Durante a chamada “silly season” a Ministra da Educação interrompe os banhos de sol para nos brindar com mais um dos seus costumeiros “silly statements”: exige que a Procuradoria da República abdique da independência política para subordinar as suas decisões à vontade da Sra. Ministra. Mesmo entre dois mergulhos é fácil ver que a senhora não sabe grande coisa de governos, instituições e democracia. É melhor não concorrer à Herança de Verão, não vá calhar-lhe uma pergunta de Cidadania…

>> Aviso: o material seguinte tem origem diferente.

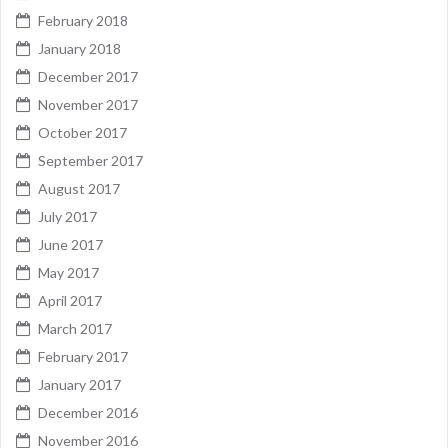
February 2018
January 2018
December 2017
November 2017
October 2017
September 2017
August 2017
July 2017
June 2017
May 2017
April 2017
March 2017
February 2017
January 2017
December 2016
November 2016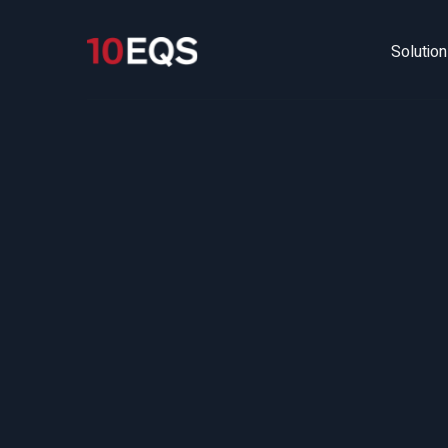
Solutio
U
(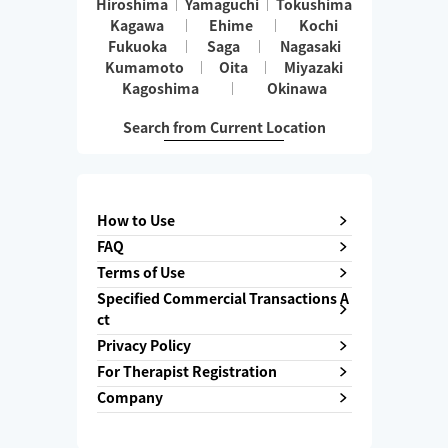
Hiroshima
Yamaguchi
Tokushima
Kagawa
Ehime
Kochi
Fukuoka
Saga
Nagasaki
Kumamoto
Oita
Miyazaki
Kagoshima
Okinawa
Search from Current Location
How to Use
FAQ
Terms of Use
Specified Commercial Transactions A
ct
Privacy Policy
For Therapist Registration
Company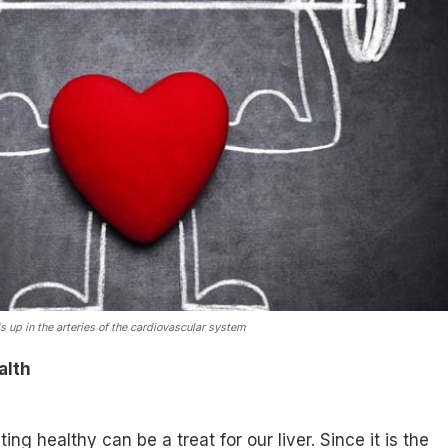
s up in the arteries of the cardiovascular system
alth
ing healthy can be a treat for our liver. Since it is the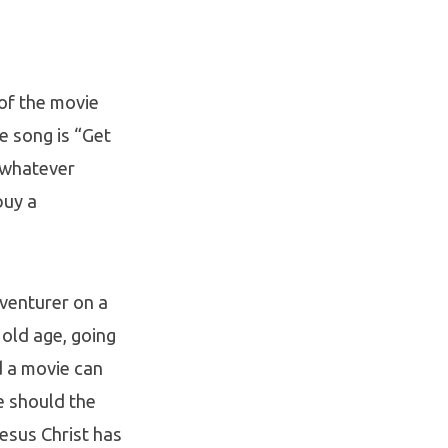
of the movie
e song is “Get
n whatever
buy a
dventurer on a
 old age, going
d a movie can
re should the
Jesus Christ has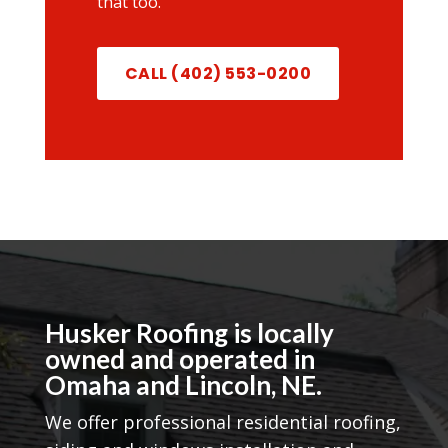
that too.
CALL (402) 553-0200
Husker Roofing is locally
owned and operated in
Omaha and Lincoln, NE.
We offer professional residential roofing,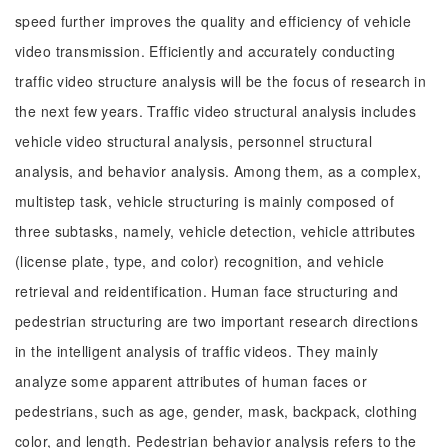
speed further improves the quality and efficiency of vehicle
video transmission. Efficiently and accurately conducting
traffic video structure analysis will be the focus of research in
the next few years. Traffic video structural analysis includes
vehicle video structural analysis, personnel structural
analysis, and behavior analysis. Among them, as a complex,
multistep task, vehicle structuring is mainly composed of
three subtasks, namely, vehicle detection, vehicle attributes
(license plate, type, and color) recognition, and vehicle
retrieval and reidentification. Human face structuring and
pedestrian structuring are two important research directions
in the intelligent analysis of traffic videos. They mainly
analyze some apparent attributes of human faces or
pedestrians, such as age, gender, mask, backpack, clothing
color, and length. Pedestrian behavior analysis refers to the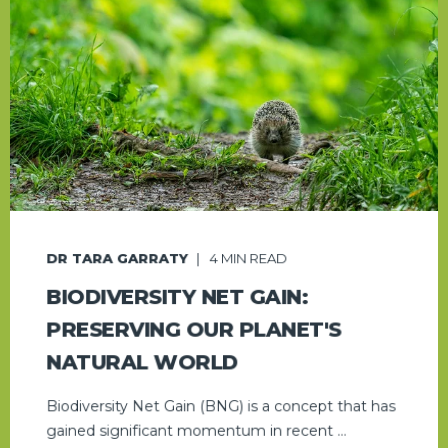
DR TARA GARRATY
4
MIN READ
BIODIVERSITY NET GAIN:
PRESERVING OUR PLANET'S
NATURAL WORLD
Biodiversity Net Gain (BNG) is a concept that has
gained significant momentum in recent ...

Quanto a músicas, tudo na mesma; as últimas notícias são de Julho: o Ministério da Educação deu à direcção da Escola de Música do Conservatório Nacional (EMCN) o prazo de um mês para elaborar um plano em que apenas 10% dos alunos poderiam estar no regime supletivo. Não explicam o que fazer às centenas de alunos que deixariam de poder frequentar este regime a meio de um ciclo de ensino… Tal como o Movarte apontou na sua crítica ao relatório do estudo, o Ministério da Educação (ME) está obcecado com a existência do ensino supletivo e utiliza esta deriva como desculpa para não resolver nenhum dos problemas reais do ensino artístico (todo, e não só o da EMCN), incluindo os poucos que foram apontados no estudo que o próprio ME encomendou.
No entanto, para não poder ser acusado de não fazer rigorosamente nada, o ME já tomou uma medida: cortou ainda mais o já curto orçamento da EMCN. Deste modo, a direcção da EMCN viu-se constrangida a incluir na inscrição uma verba para bolsas de estudo. Fica assim clara como água a obsessão com o Conservatório como fonte de despesas e ocupante de um local tão valioso na especulação imobiliária! Para a Ministra, uma dupla vitória: o ensino artístico tornou-se mais caro e, portanto, mais restrito; a direcção da EMCN perdeu popularidade junto dos pais e alunos. Era certamente a este tipo de medidas que aludia a equipa de ilustres estudiosos que redigiram o estudo, quando no capítulo sobre financiamento aconselhavam as escolas a encontrar os seus próprios meios de financiamento, diminuindo o grau de dependência face ao orçamento de estado. Dogmas são o que são, e crenças não se discutem, sobretudo as neo-liberais…
Com o início do ano-lectivo e o regresso da vida aos conservatórios e escolas de música, poderemos certamente contar com novidades, de que daremos conta. Até lá, estamos também em fase de recuperar as forças, o que não significa que andemos distraídos.